IMPORTANT NOTE: This piece was written during the 2023 SAG-AFTRA strike. Without the labor of the actors currently on strike, the movies being covered here wouldn’t exist.
Released: 6th October
Seen: 7th October

One of the most fun additions to the horror genre recently has been when someone takes a classic supernatural comedy film and throws a serial killer in the middle of it. Groundhog Day with a serial killer? You get Happy Death Day. Freaky Friday with a serial killer? You get Freaky. It’s insanely simple to pull this off, half the work was done in the 80s so changing it from a zany comedy to a camp slasher is a fun new addition that we need a lot more of. There’s also some upcoming stuff like Caddy Hack, a horror version of the classic comedy Caddyshack and something called Time Cut which sounds like it’s going to be a spin on Back to the Future but with a serial killer… but apparently, that film has been waiting too long because it got beaten to the punch by Totally Killer and the bar is now set pretty damn high.
Totally Killer starts in the year 2022 in a little town that, 35 years ago, was rocked by a brutal series of murders known as the Sweet 16 Killings due to them happening to a trio of girls on their 16th birthdays who were all stabbed 16 times. It’s a legendary story that had everyone in the town scared of what would happen around Halloween of every year, including the parents of Jamie Hughes (Kiernan Shipka) who are extra protective and scared for their daughter.
Those fears are realised when the Sweet 16 killer returns and kills Jamie’s mother who is seemingly connected to the murders from 35 years ago. Jamie is distraught at first but soon learns that her super-genius best friend has built a time machine for a school science fair which ends up accidentally sending Jamie back to 1987. Now she has a chance to stop the original Sweet 16 killings, save her mom, and change the future for the better… and possibly do some weapons-grade cocaine since it is the 80s, that shit is everywhere.

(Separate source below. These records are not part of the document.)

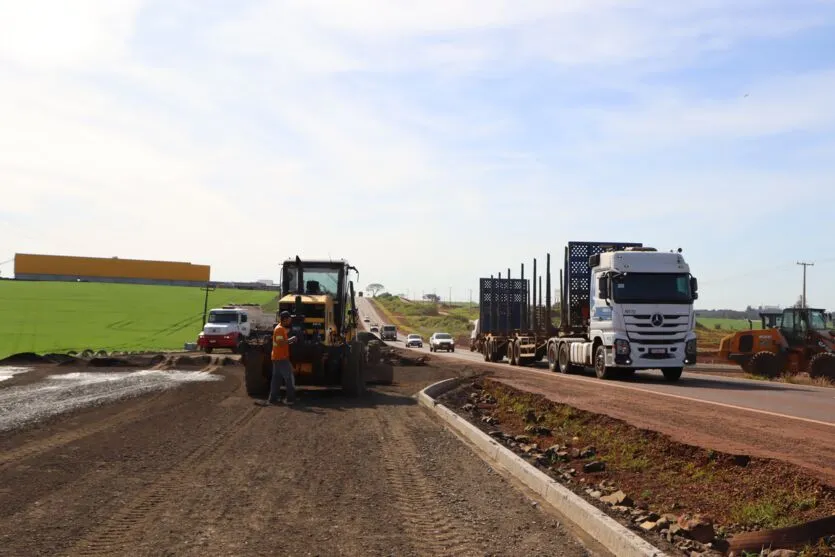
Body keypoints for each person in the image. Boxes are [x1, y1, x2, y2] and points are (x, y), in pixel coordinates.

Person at [266, 310, 297, 405]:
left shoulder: (280, 328)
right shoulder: (279, 329)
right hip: (281, 358)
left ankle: (273, 399)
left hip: (277, 357)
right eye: (289, 318)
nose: (291, 320)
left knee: (276, 379)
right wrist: (291, 339)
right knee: (289, 378)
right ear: (285, 319)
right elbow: (280, 343)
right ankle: (290, 400)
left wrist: (289, 341)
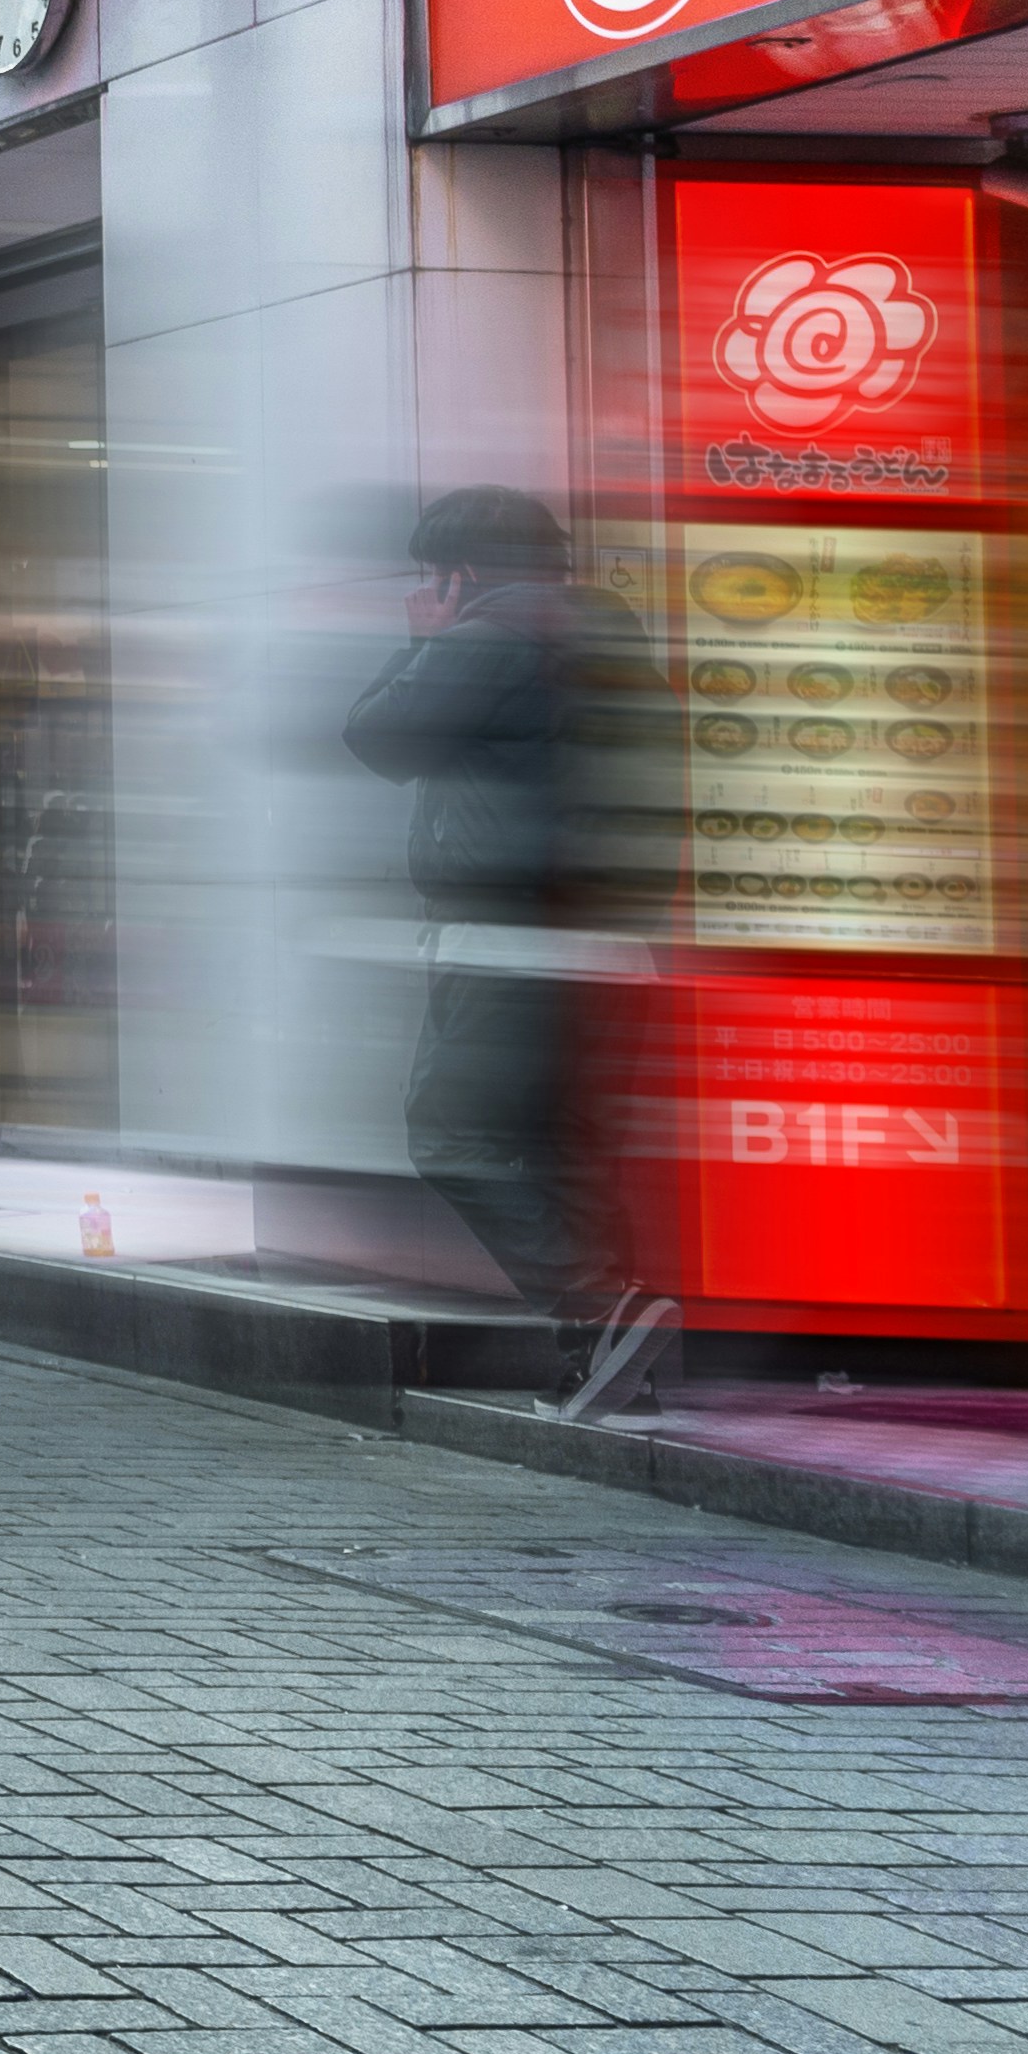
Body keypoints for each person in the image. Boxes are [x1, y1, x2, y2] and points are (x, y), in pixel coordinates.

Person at [347, 488, 658, 1420]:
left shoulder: (487, 635)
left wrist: (426, 636)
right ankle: (606, 1365)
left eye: (430, 576)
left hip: (505, 940)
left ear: (460, 571)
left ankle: (603, 1310)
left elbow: (374, 734)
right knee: (567, 1149)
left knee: (447, 1130)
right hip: (613, 944)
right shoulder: (616, 640)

From the moment it starts, Totally Killer might as well have a big sign on its head that says “We’re doing something very silly, stop overthinking it and have fun” because that’s the vibe that basically flows throughout the feature. Everything is heightened to a borderline cliche, especially in every sequence set in the 80s. Every hairdo is as high as you can get, every outfit is high camp and tacky and every single person is as un-PC as you can possibly get. It’s almost a parody of what the 80s were like from the perspective of someone who only heard about the decade from movies, which is the most fun way to present the decade. There’s nothing here to take that seriously, it’s all just a very silly setting that allows Totally Killer to indulge in making fun of the tropes that Back to the Future created.

Throwing a teenager from 2022 into the late 80s leads to a long series of jokes where someone looks back on how people behaved back then and points out the problems with it, most of the time those jokes work pretty well but sometimes they just kind of kills the fun vibe that’s being built. It’s a tough balancing act to pull off, commenting on the issues of the 80s in a film that’s leaning hard into the campy vibe of the decade and most of the time Totally Killer manages to make it work but there are a few times when some modern critique is thrown out and it’s hard not to sigh and go “We get it, the 80s were problematic!”.

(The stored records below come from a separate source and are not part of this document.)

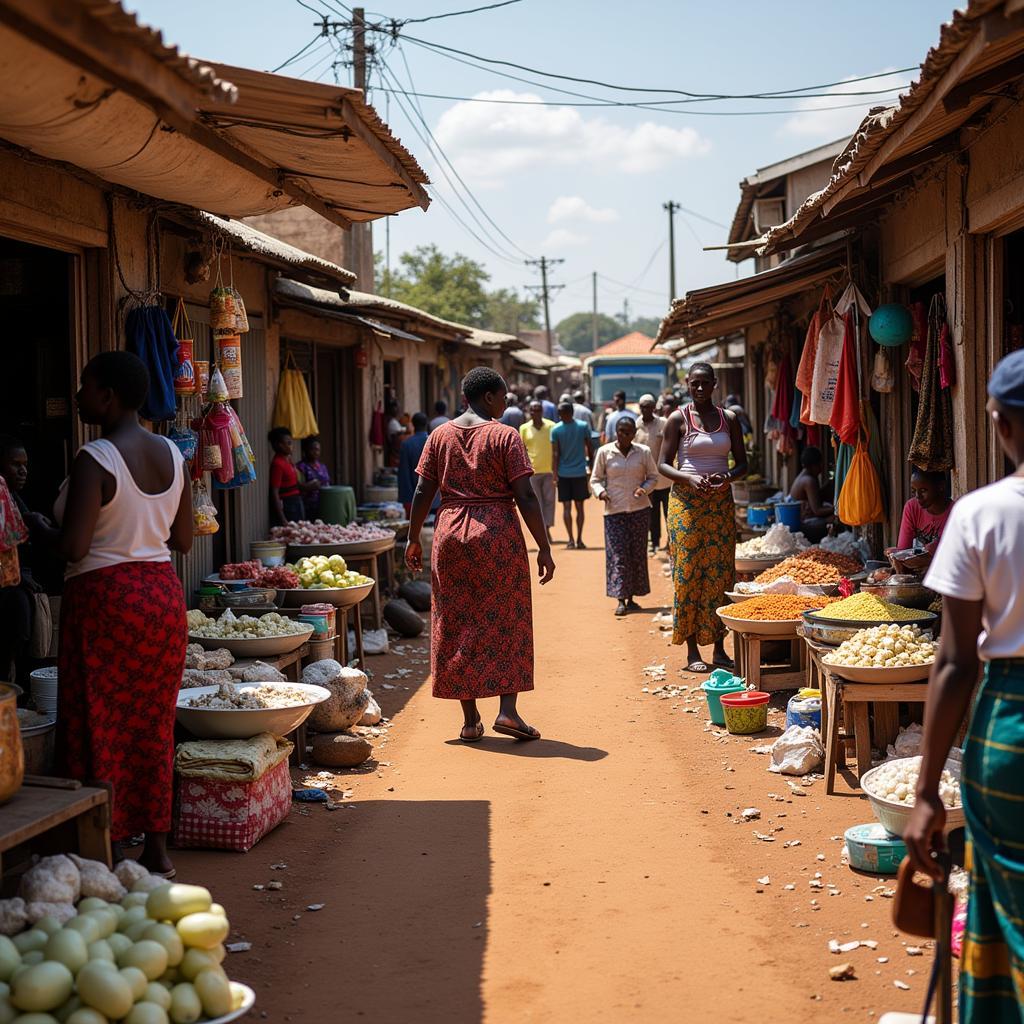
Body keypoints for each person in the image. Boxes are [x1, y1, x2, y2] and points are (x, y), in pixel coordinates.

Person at [904, 349, 1024, 1024]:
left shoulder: (980, 517)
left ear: (1003, 425)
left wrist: (926, 792)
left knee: (1001, 907)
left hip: (1010, 731)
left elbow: (955, 662)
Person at [52, 351, 192, 876]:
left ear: (108, 396)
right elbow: (181, 539)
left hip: (106, 601)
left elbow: (73, 547)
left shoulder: (96, 458)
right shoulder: (173, 456)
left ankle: (100, 850)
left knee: (98, 721)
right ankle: (156, 851)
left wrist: (38, 528)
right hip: (160, 597)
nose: (79, 394)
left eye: (85, 385)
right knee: (153, 726)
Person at [405, 366, 554, 743]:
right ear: (487, 397)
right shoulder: (505, 436)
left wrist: (412, 539)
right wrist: (544, 546)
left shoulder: (439, 435)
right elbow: (525, 495)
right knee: (508, 618)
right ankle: (507, 712)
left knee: (456, 620)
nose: (506, 403)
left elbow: (423, 492)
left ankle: (471, 721)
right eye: (503, 397)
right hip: (497, 534)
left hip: (451, 533)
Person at [660, 362, 748, 673]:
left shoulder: (730, 419)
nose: (699, 389)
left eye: (704, 383)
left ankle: (720, 648)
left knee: (720, 572)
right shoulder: (677, 419)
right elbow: (663, 465)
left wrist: (727, 476)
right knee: (688, 572)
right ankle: (692, 651)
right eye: (694, 384)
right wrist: (688, 479)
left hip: (720, 504)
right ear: (687, 384)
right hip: (686, 505)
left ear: (714, 385)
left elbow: (743, 464)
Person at [591, 417, 659, 616]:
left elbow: (653, 477)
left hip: (639, 510)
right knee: (618, 554)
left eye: (628, 432)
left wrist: (644, 489)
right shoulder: (605, 452)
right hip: (614, 511)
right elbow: (595, 479)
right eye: (621, 431)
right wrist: (600, 492)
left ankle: (632, 598)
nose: (624, 436)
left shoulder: (643, 453)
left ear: (634, 434)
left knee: (636, 554)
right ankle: (620, 599)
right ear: (616, 432)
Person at [0, 437, 47, 683]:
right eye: (14, 464)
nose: (23, 470)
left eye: (25, 464)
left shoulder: (15, 500)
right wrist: (20, 577)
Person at [551, 401, 593, 549]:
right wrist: (591, 466)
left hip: (564, 473)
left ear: (562, 413)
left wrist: (555, 474)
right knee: (579, 507)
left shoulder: (556, 430)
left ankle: (570, 540)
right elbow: (590, 446)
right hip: (579, 472)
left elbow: (556, 454)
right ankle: (579, 539)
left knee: (567, 507)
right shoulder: (582, 426)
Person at [636, 394, 670, 553]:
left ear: (654, 407)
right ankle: (654, 543)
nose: (645, 409)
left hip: (665, 478)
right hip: (647, 479)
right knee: (652, 513)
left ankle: (671, 543)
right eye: (643, 406)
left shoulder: (663, 424)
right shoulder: (636, 425)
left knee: (669, 513)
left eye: (649, 406)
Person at [895, 468, 952, 563]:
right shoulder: (912, 507)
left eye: (923, 490)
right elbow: (903, 551)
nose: (918, 496)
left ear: (941, 486)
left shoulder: (955, 513)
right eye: (914, 491)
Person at [520, 401, 556, 543]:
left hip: (549, 470)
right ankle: (543, 531)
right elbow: (521, 450)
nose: (535, 412)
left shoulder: (551, 426)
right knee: (537, 502)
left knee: (549, 502)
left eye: (538, 410)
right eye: (532, 410)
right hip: (532, 472)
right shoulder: (524, 428)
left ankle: (547, 528)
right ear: (529, 412)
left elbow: (556, 449)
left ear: (542, 411)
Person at [788, 446, 834, 542]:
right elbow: (818, 511)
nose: (821, 467)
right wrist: (838, 509)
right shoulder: (809, 481)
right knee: (836, 519)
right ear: (812, 465)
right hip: (805, 525)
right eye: (819, 464)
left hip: (803, 521)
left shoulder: (806, 476)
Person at [398, 413, 439, 517]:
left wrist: (407, 500)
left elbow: (404, 475)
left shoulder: (407, 444)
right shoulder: (435, 442)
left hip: (415, 500)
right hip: (436, 499)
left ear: (413, 425)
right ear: (426, 424)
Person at [268, 427, 310, 526]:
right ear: (279, 445)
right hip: (287, 504)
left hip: (296, 501)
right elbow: (275, 492)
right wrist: (283, 519)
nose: (291, 446)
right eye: (288, 443)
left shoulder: (288, 460)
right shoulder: (277, 464)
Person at [296, 436, 331, 520]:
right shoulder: (301, 467)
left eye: (318, 450)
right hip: (308, 507)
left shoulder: (322, 466)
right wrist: (309, 486)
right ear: (305, 450)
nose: (316, 452)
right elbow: (298, 486)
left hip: (324, 505)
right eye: (313, 449)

The big thing that Totally Killer needed to get right was how they were going to handle the time travel issue, since it’s borrowing from Back To The Future it has to bring up the question of how things change because of what Jamie does in the past. Fortunately, that element is well handled and explained pretty clearly so the stakes (beyond, you know, being stabbed over a dozen times by a guy in a Billy Idol mask) are easy to understand. It’s not trying to be more complicated than it needs to be, it’s a fun slasher borrowing the basic plotline of one of the greatest sci-fi comedies of all time and that’s all it needs to be.
Totally Killer does admittedly have a fairly instantly iconic villain with the Sweet 16 Killer, the strangeness of the Billy Idol mask is just right for the era and fits the tone of Totally Killer in being creepy but also very silly. While he might not be going for anything unique in his kills and you won’t get much more than a few shock stabbings, there’s still enough menace behind him to make the scenes where someone gets confronted/killed by him actually effective, in particular the scene where the main characters mother really kicks his ass before he finally does what needs to be done to begin the plot.
Totally Killer pretty much delivers, it’s a time travel slasher set in the 80s that has a lot of fun with the basic premise. There’s definitely a lot more that it could do that’d make it more interesting, there are a few jokes that don’t land like you would hope they would and a little more variety in the death sequences would be appreciated but it gives the exact experience you expect upon hearing the premise of Totally Killer. It’s good enough that a little part of me hopes that it does well enough to get a sequel so they can just do a slasher version of the entire Back to the Future trilogy, let’s keep this going until we get the slasher set in the old west. It’s stupid fun and that’s all it had to be.